Print the forum thread on head and fog lights word for word, beginning at "## takethegoat (Jul" and stopping after "(Jul 22, 2008)".

## EXERCISE PASSAGE

-=-=-

# head / fog light help



## takethegoat (Jul 12, 2009)

i want to get set up with some blue low beam and fog lights, i want them to match but i dont wana go HID. was just curious to what i should do and what i need to get? i know i heed H11 and 9040 but i cant seem to find 9040. anyone know of a place i can order low beam and fog bulbs from? and im lookin for just the basic white/blue look to clean up the nasty stock color.


----------



## jpalamar (Jul 22, 2008)

huh?


----------



## Rukee (Feb 8, 2007)

I've bought from these guys before, some bulbs are packed 2 per package so carefull not to over order like I have. 
HighPerformanceBulbs.com


----------



## GTO2K6 (Nov 1, 2009)

-=-=-

## MATERIAL SHOWN
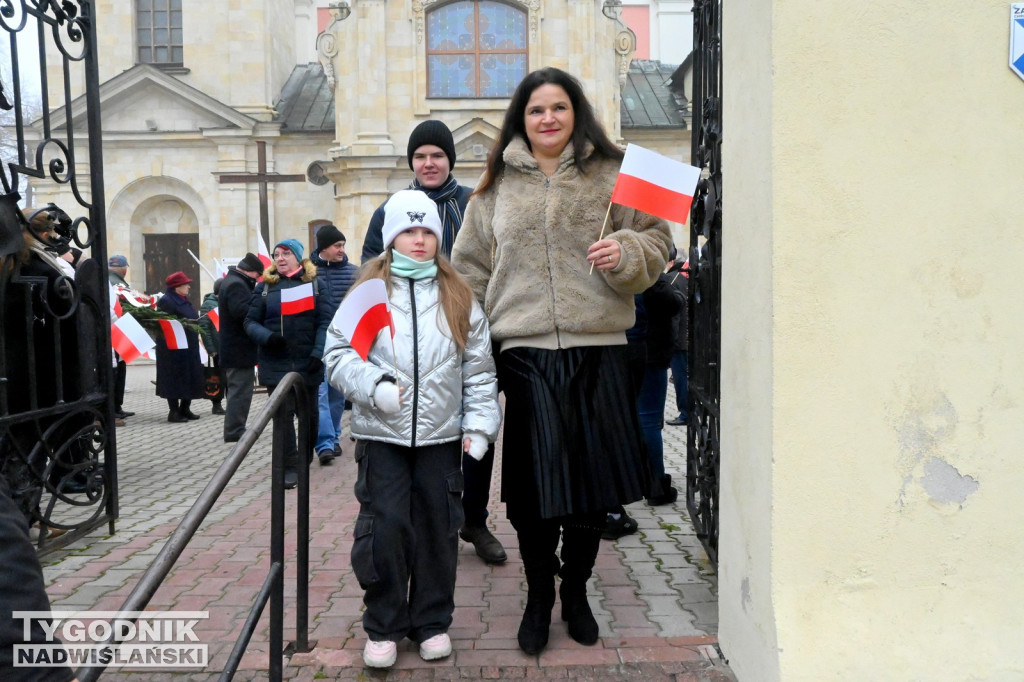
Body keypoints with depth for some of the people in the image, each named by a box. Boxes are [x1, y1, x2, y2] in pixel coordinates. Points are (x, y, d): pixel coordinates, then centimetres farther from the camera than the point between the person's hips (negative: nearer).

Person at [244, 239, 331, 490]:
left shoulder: (314, 284, 4)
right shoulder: (265, 286, 7)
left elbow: (324, 321, -2)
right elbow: (251, 322, 5)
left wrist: (318, 353, -14)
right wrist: (267, 337, -15)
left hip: (307, 363, 0)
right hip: (276, 363, 0)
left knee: (309, 413, 11)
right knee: (282, 414, -5)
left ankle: (305, 460, 30)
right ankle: (290, 467, -2)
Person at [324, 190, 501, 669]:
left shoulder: (458, 296, 7)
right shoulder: (369, 289, 1)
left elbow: (478, 366, 7)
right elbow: (338, 352, -1)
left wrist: (479, 422, 1)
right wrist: (374, 385, -16)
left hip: (441, 433, 2)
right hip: (382, 433, -1)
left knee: (438, 527, 8)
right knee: (385, 527, 0)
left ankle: (432, 621, 26)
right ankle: (383, 627, 18)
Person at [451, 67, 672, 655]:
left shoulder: (611, 173, 7)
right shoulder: (496, 186, 11)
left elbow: (656, 242, 9)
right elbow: (471, 270, 14)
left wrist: (626, 254, -13)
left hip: (599, 348, 0)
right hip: (526, 351, 0)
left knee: (596, 480, 8)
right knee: (533, 486, 3)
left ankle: (575, 590, 32)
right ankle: (538, 597, 26)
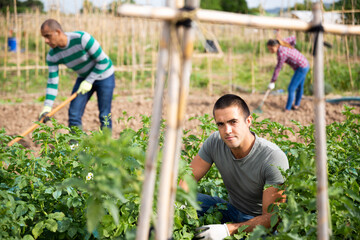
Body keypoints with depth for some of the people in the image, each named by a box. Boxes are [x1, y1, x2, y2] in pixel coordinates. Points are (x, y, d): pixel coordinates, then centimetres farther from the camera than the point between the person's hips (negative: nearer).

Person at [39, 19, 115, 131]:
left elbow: (103, 61, -23)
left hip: (104, 76, -5)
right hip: (84, 77, 5)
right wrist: (47, 107, -20)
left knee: (104, 117, -6)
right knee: (73, 115, -5)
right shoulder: (52, 56, -14)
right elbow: (52, 83, -11)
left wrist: (89, 82, -22)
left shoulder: (82, 39, -30)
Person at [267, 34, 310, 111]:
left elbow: (278, 68, -21)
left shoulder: (281, 53, -29)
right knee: (299, 86, 26)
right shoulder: (281, 43, -5)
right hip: (305, 65, 10)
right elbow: (293, 38, 10)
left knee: (291, 89, -9)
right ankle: (296, 105, 44)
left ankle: (287, 109, -5)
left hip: (301, 68, -10)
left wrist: (273, 81, -13)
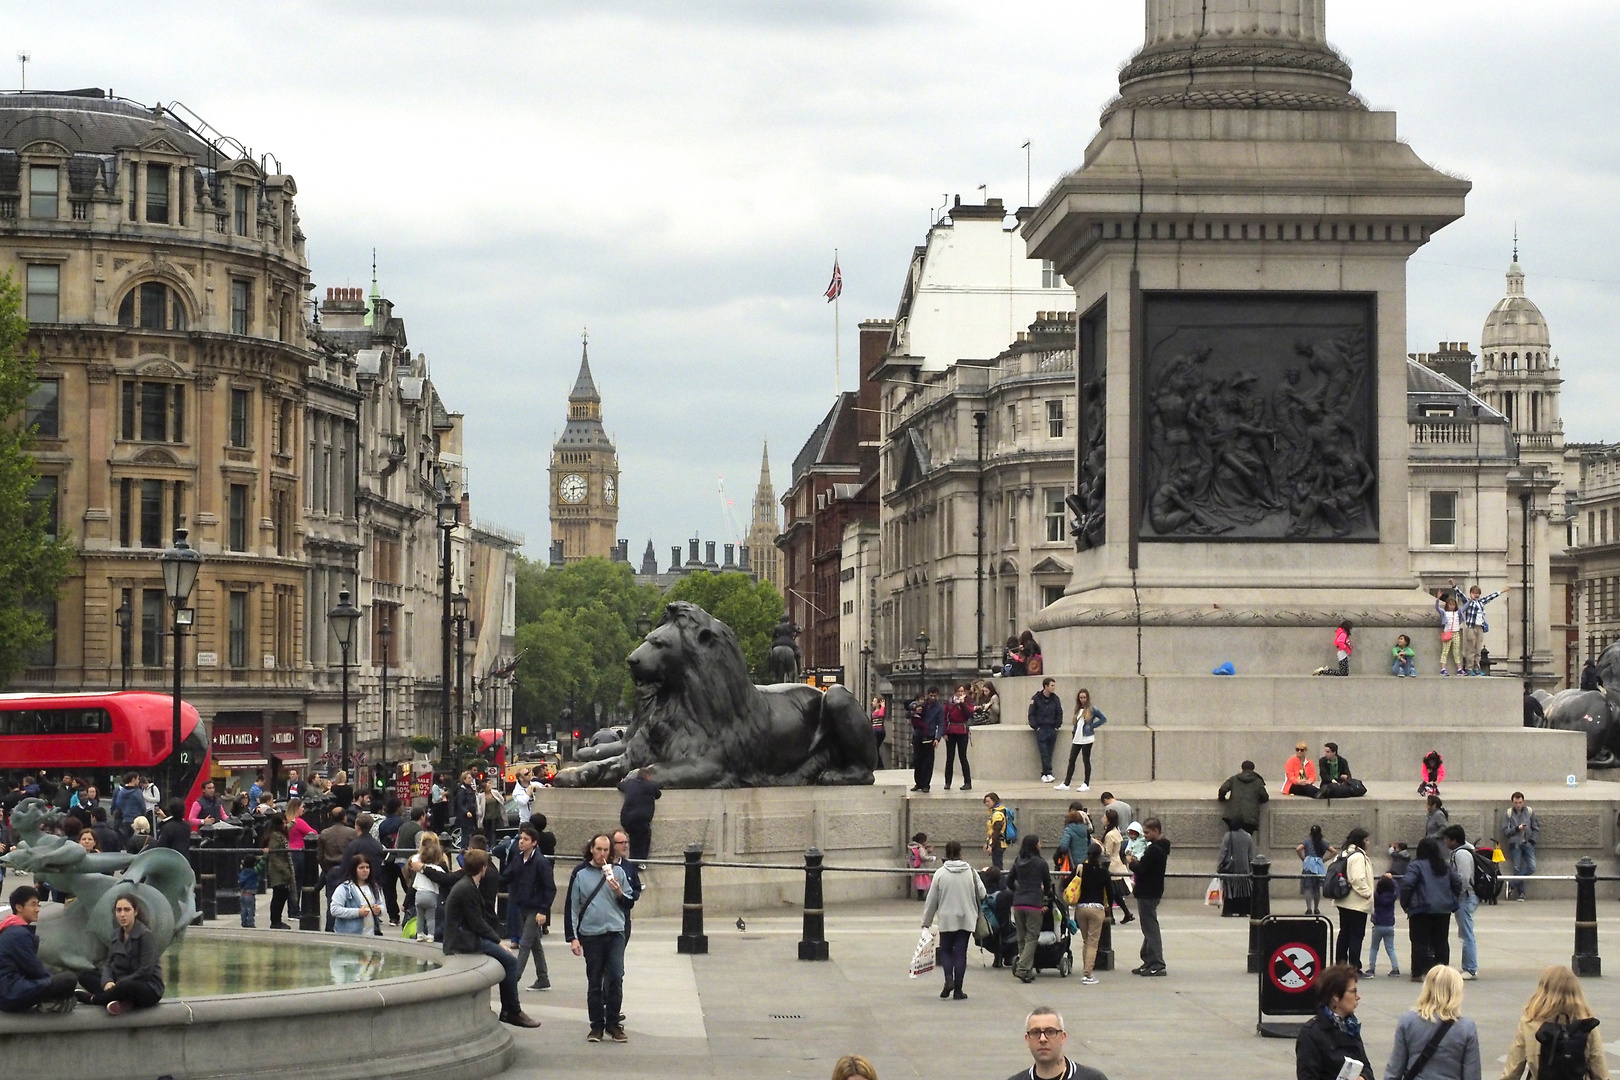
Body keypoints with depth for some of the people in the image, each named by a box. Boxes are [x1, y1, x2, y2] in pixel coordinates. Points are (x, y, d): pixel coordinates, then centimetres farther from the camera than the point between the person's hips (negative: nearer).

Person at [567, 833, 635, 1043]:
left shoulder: (617, 872, 7)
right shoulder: (581, 874, 4)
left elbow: (630, 902, 13)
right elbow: (573, 907, 5)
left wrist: (619, 892, -8)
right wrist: (573, 937, 1)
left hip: (615, 933, 0)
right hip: (591, 935, 0)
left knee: (615, 979, -6)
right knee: (594, 982, 6)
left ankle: (613, 1023, 4)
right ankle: (597, 1026, 13)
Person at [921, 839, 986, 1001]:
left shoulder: (940, 873, -6)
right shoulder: (970, 872, -3)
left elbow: (932, 900, -2)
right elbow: (982, 893, 1)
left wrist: (927, 921, 8)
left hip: (946, 919, -1)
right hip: (966, 919, 1)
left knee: (945, 950, 14)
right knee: (961, 952, 6)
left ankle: (949, 978, -9)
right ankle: (958, 989, 4)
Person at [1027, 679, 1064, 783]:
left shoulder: (1055, 699, 6)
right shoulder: (1036, 699, -3)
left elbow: (1059, 714, 15)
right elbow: (1031, 714, 1)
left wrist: (1057, 726, 5)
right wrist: (1035, 727, -7)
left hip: (1052, 729, 3)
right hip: (1041, 729, -3)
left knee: (1049, 753, 2)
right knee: (1044, 753, -10)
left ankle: (1044, 774, 6)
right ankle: (1048, 773, -12)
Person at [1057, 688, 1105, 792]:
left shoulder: (1092, 710, -6)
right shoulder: (1077, 710, 10)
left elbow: (1103, 719, -4)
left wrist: (1092, 726, -9)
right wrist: (1074, 734, 7)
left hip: (1087, 739, -6)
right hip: (1077, 739, 6)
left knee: (1086, 760, 1)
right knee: (1071, 760, 4)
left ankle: (1086, 784, 9)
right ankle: (1066, 784, 7)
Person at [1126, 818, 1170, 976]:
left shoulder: (1153, 849, -19)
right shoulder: (1161, 848, 13)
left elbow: (1141, 869, -23)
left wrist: (1131, 862, -5)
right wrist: (1137, 862, 4)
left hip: (1147, 894, -10)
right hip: (1153, 891, 10)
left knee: (1150, 928, -8)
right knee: (1149, 929, 15)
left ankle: (1157, 965, -8)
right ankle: (1150, 963, 21)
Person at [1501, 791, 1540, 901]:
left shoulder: (1530, 812, 8)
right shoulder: (1508, 814, 5)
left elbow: (1536, 829, 10)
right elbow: (1505, 831, 0)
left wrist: (1532, 840, -4)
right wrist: (1517, 828, -13)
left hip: (1527, 843, 1)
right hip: (1515, 844, -1)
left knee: (1532, 867, -13)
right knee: (1517, 869, -5)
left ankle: (1512, 884, -2)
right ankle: (1521, 893, 4)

-=-=-

## RESPONSE
## takethegoat (Jul 12, 2009)

i want to get set up with some blue low beam and fog lights, i want them to match but i dont wana go HID. was just curious to what i should do and what i need to get? i know i heed H11 and 9040 but i cant seem to find 9040. anyone know of a place i can order low beam and fog bulbs from? and im lookin for just the basic white/blue look to clean up the nasty stock color.


----------



## jpalamar (Jul 22, 2008)